**Work required**
Please copy every line from the following entries in which the word "pixels" appears.

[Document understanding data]

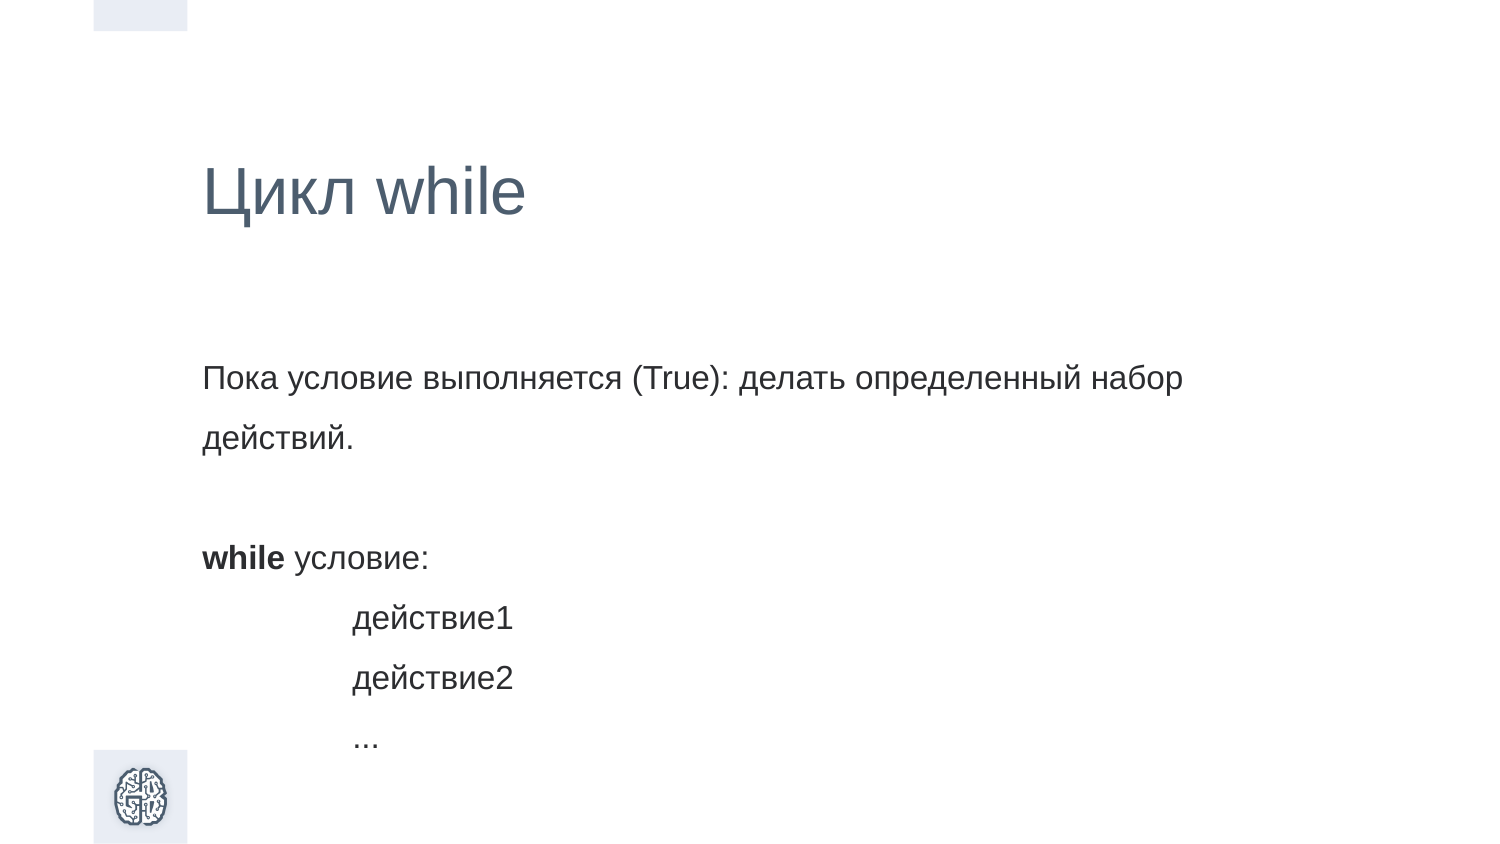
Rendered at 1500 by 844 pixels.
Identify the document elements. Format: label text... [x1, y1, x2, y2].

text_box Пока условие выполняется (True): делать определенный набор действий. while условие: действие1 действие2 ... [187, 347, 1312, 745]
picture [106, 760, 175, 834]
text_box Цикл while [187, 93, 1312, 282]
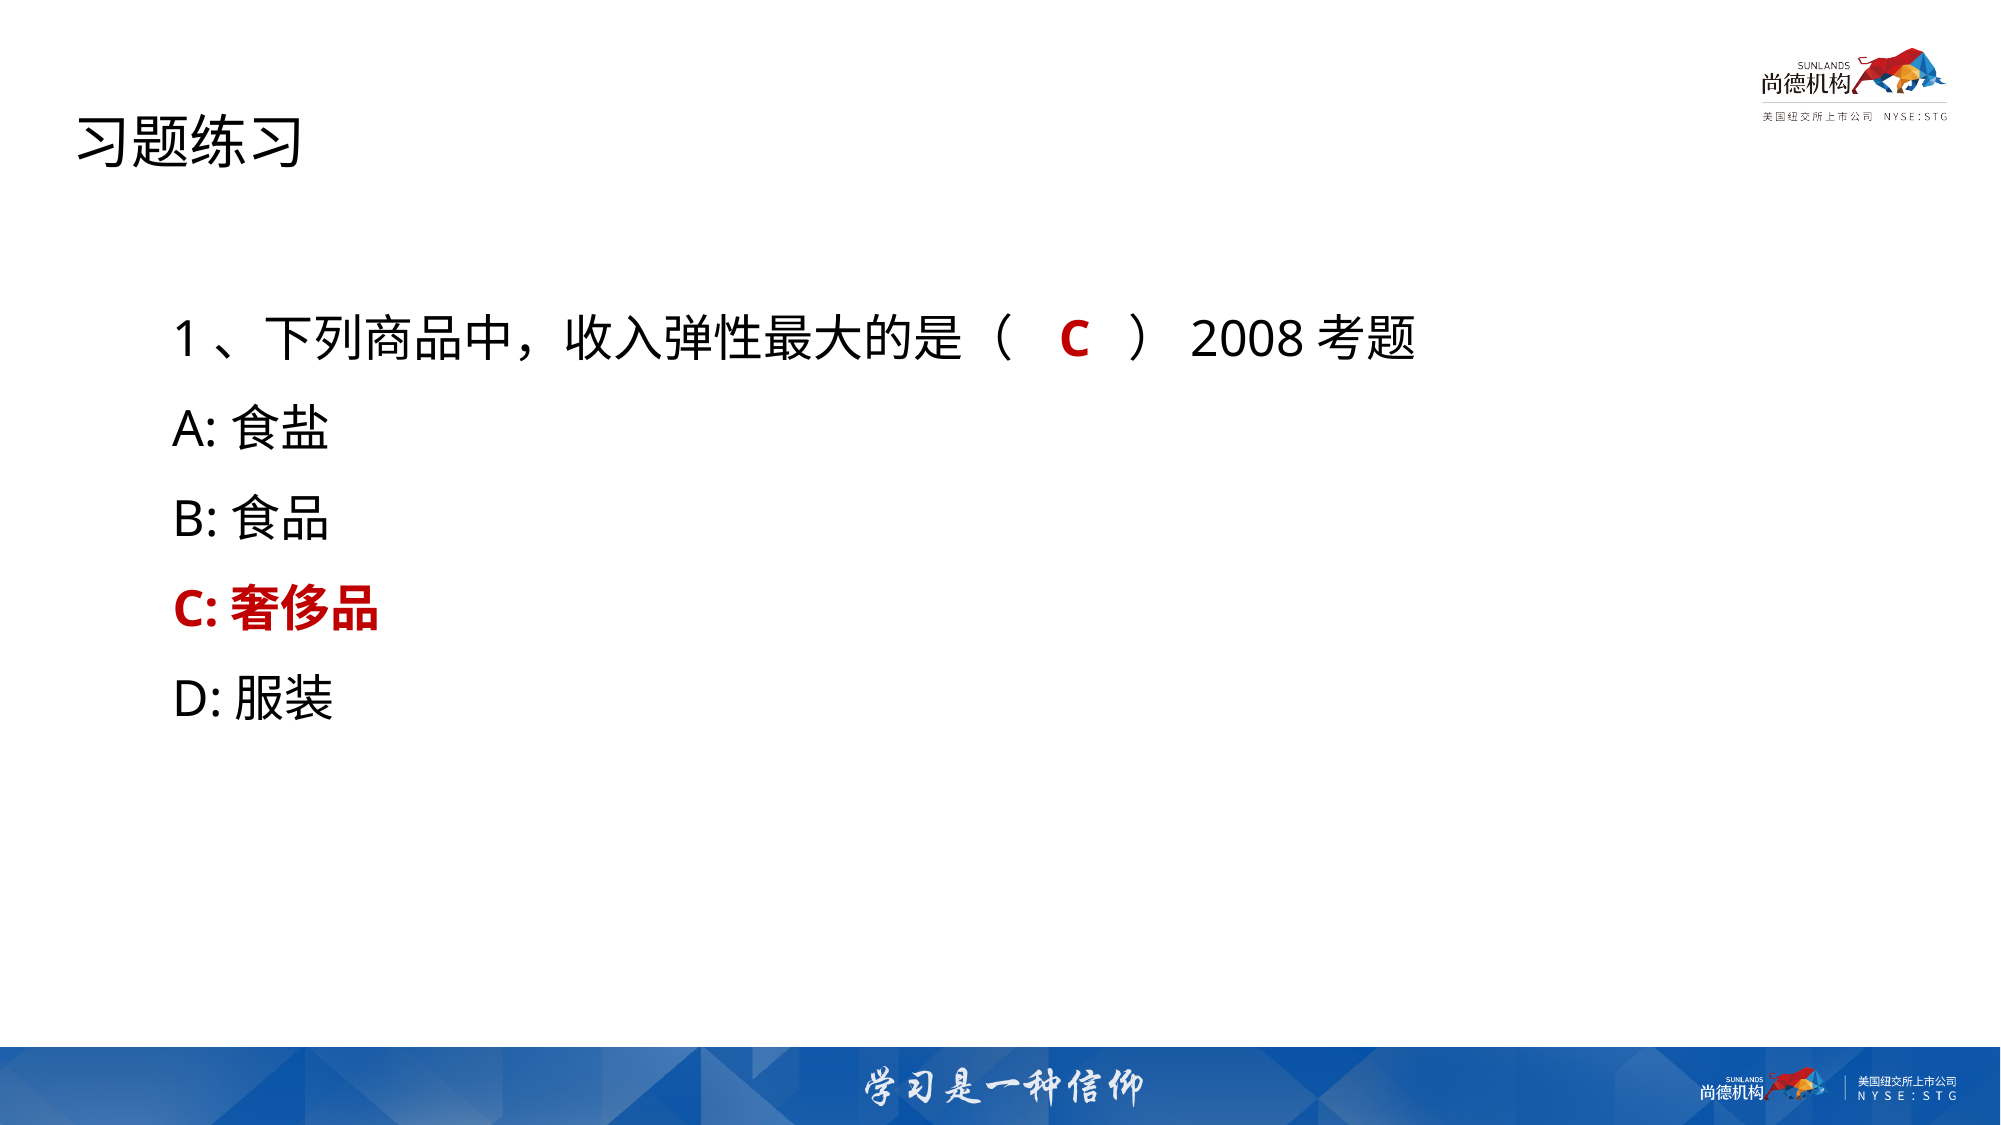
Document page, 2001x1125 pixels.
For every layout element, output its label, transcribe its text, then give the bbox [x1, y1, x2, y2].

**Answer space**
Rendered at 1500 by 844 pixels.
Document page, 2001x1125 pixels.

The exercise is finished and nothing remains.